Abstract
The prioritized position of turbines within a general deployment site is referred to as “micrositing”. This involves evaluating trade-offs between different performance metrics. Here, we discuss the implications of such metrics on siting a pair of small cross-flow turbines (1 m2 projected area) adjacent to PNNL’s Marine Sciences Laboratory (MSL) at the inlet of Sequim Bay, WA, USA. The deployment and operation of this scale of turbine will be executed by the University of Washington’s Applied Physics Laboratory in FY 2019.
Sequim Bay is at the eastern end of the Strait of Juan de Fuca. The narrow inlet leading into the bay is roughly 200 m wide, a constriction that produces tidal currents of up to 2 m/s in depths between 6-10 m. Moderate speed, diver-accessible depth, and proximity to MSL make the site favorable for demonstrating feasibility of harnessing marine resources to power maritime applications (e.g. persistent sensing).
Selection of a specific deployment location within Sequim Bay is complicated by relatively large variability in resource intensity, bathymetry, and depth over small spatial distances. This is analogous to the challenges of micro-siting in larger-scale projects where flow conditions have been shown to vary substantially over distances on the order of 100 m.

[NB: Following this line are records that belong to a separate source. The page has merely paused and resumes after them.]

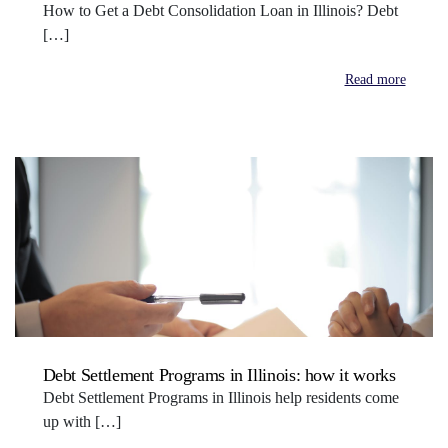
How to Get a Debt Consolidation Loan in Illinois? Debt
[…]
Read more
Debt Settlement Programs in Illinois: how it works
Debt Settlement Programs in Illinois help residents come
up with […]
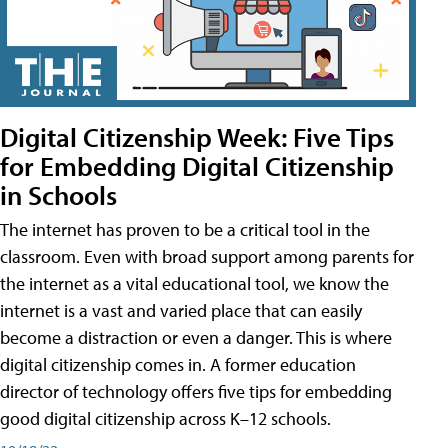
Digital Citizenship Week: Five Tips
for Embedding Digital Citizenship
in Schools
The internet has proven to be a critical tool in the
classroom. Even with broad support among parents for
the internet as a vital educational tool, we know the
internet is a vast and varied place that can easily
become a distraction or even a danger. This is where
digital citizenship comes in. A former education
director of technology offers five tips for embedding
good digital citizenship across K–12 schools.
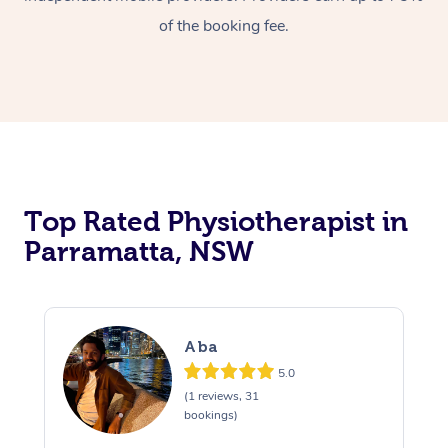
of the booking fee.
Top Rated Physiotherapist in
Parramatta, NSW
Aba
5.0
(1 reviews, 31
bookings)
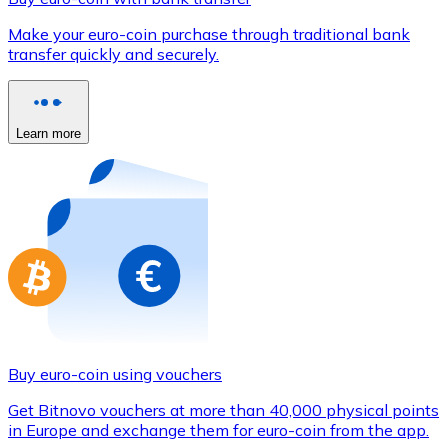
Credit / Debit Card
Make your euro-coin purchase through traditional bank
Use Visa and Mastercard cards to buy cryptocurrencies
transfer quickly and securely.
Buy with card
Store - Gift Cards
Learn more
New
Buy gift cards from your favorite brands with cryptocur
Go to gift card store
Buy euro-coin using vouchers
Get Bitnovo vouchers at more than 40,000 physical points
in Europe and exchange them for euro-coin from the app.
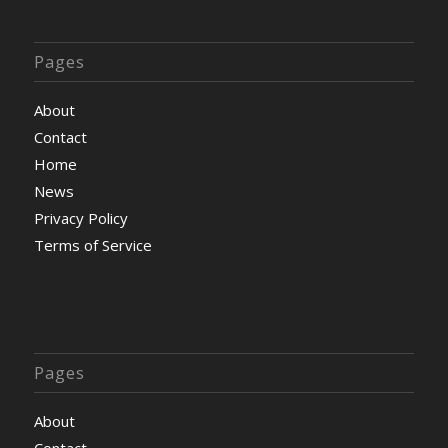
Pages
About
Contact
Home
News
Privacy Policy
Terms of Service
Pages
About
Contact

Here we primarily present three metrics that can be used for micro-siting: power output, foundation weight and overhead clearance limits. The output of a finite volume coastal ocean model (FVCOM) and multibeam sonar bathymetric survey are used to complete our analysis. While the outcomes are specific to this location and turbine, we believe that the metrics and underlying trends are useful to inform deployments at other sites and scenarios of interest.